What Childhood Trauma Leaves Behind
Childhood trauma can leave lasting marks on the brain, body, and sense of safety—but it does not define a person’s future.
In this episode of Road to Resilience, host Stephen Calabria speaks with Frank W. Putnam, MD, one of the country’s leading researchers on childhood trauma and maltreatment. Drawing on decades of clinical work and a landmark longitudinal study that followed abused girls from childhood into adulthood, Dr. Putnam explains how early maltreatment can shape mental health, physical health, development, and even biological aging.
But the conversation is also about what helps people heal. Dr. Putnam discusses why safety is the foundation of recovery, how supportive relationships can change a child’s trajectory, and why resilience often begins with having options, stability, and someone who truly listens.
Stephen Calabria: From the Mount Sinai Health System in New York City, this is Road to Resilience, a podcast about facing adversity.

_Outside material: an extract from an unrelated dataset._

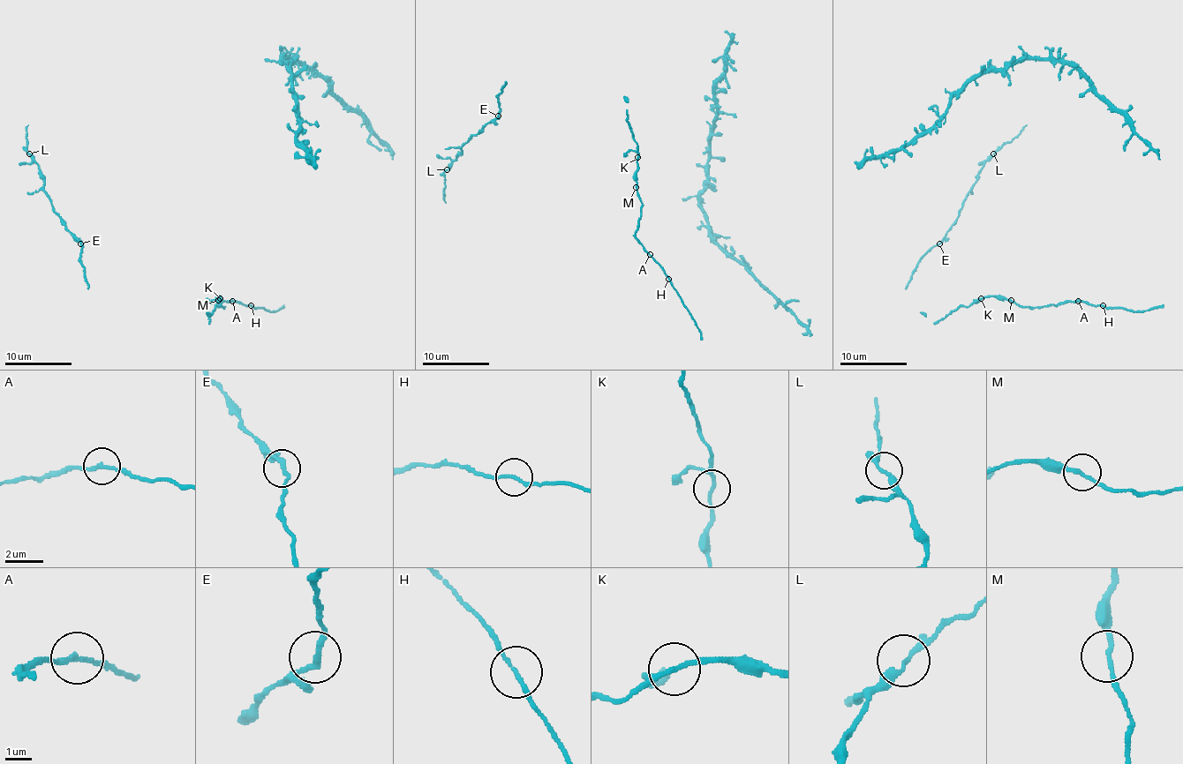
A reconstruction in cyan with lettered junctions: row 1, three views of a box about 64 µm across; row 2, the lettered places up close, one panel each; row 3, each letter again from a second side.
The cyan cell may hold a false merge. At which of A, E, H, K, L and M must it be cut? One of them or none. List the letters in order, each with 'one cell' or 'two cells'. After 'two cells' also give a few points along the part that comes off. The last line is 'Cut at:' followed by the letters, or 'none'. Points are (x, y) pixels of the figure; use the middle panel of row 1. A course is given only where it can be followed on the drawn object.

I'm your host, Stephen Calabria, Mount Sinai's director of podcasting
On this episode, we welcome Frank W. Putnam, MD who's regarded as one of the foremost researchers and clinicians on the health effects of violence and abuse.
He is the co-author of a four-decade longitudinal study documenting the effects of childhood sexual abuse His new book titled Old Before Their Time: A Scientific Life Investigating How Maltreatment Harms Children and the Adults They Become, discusses the study's findings and how our society responds to maltreatment.
We're honored to welcome Dr. Frank Putnam to the show.
Dr. Frank Putnam, welcome to Road to Resilience.
Frank Putnam: Thank you very much for having me.
I'm looking forward to this discussion.
Stephen Calabria: Now your new book, Old Before Their Time, chronicles how childhood maltreatment affects development and adult health. What inspired you to take on this kind of long-term investigation, and what was your most surprising discovery along the way?
Frank Putnam: I was looking for children who had dissociative identity disorder because I'd been working with adults who had dissociative identity disorder at the National Institutes of Mental Health in Bethesda. And all of them told me that they had been really, essentially multiple since childhood. In fact, they never felt that they were ever integrated in any way.
And so I thought, if that's true, I should be able to find children with this disorder. I was circulating actually a profile and asking therapists, foster parents, other people who were dealing with children, particularly who had disturbed behavior if we could do a consultation on them.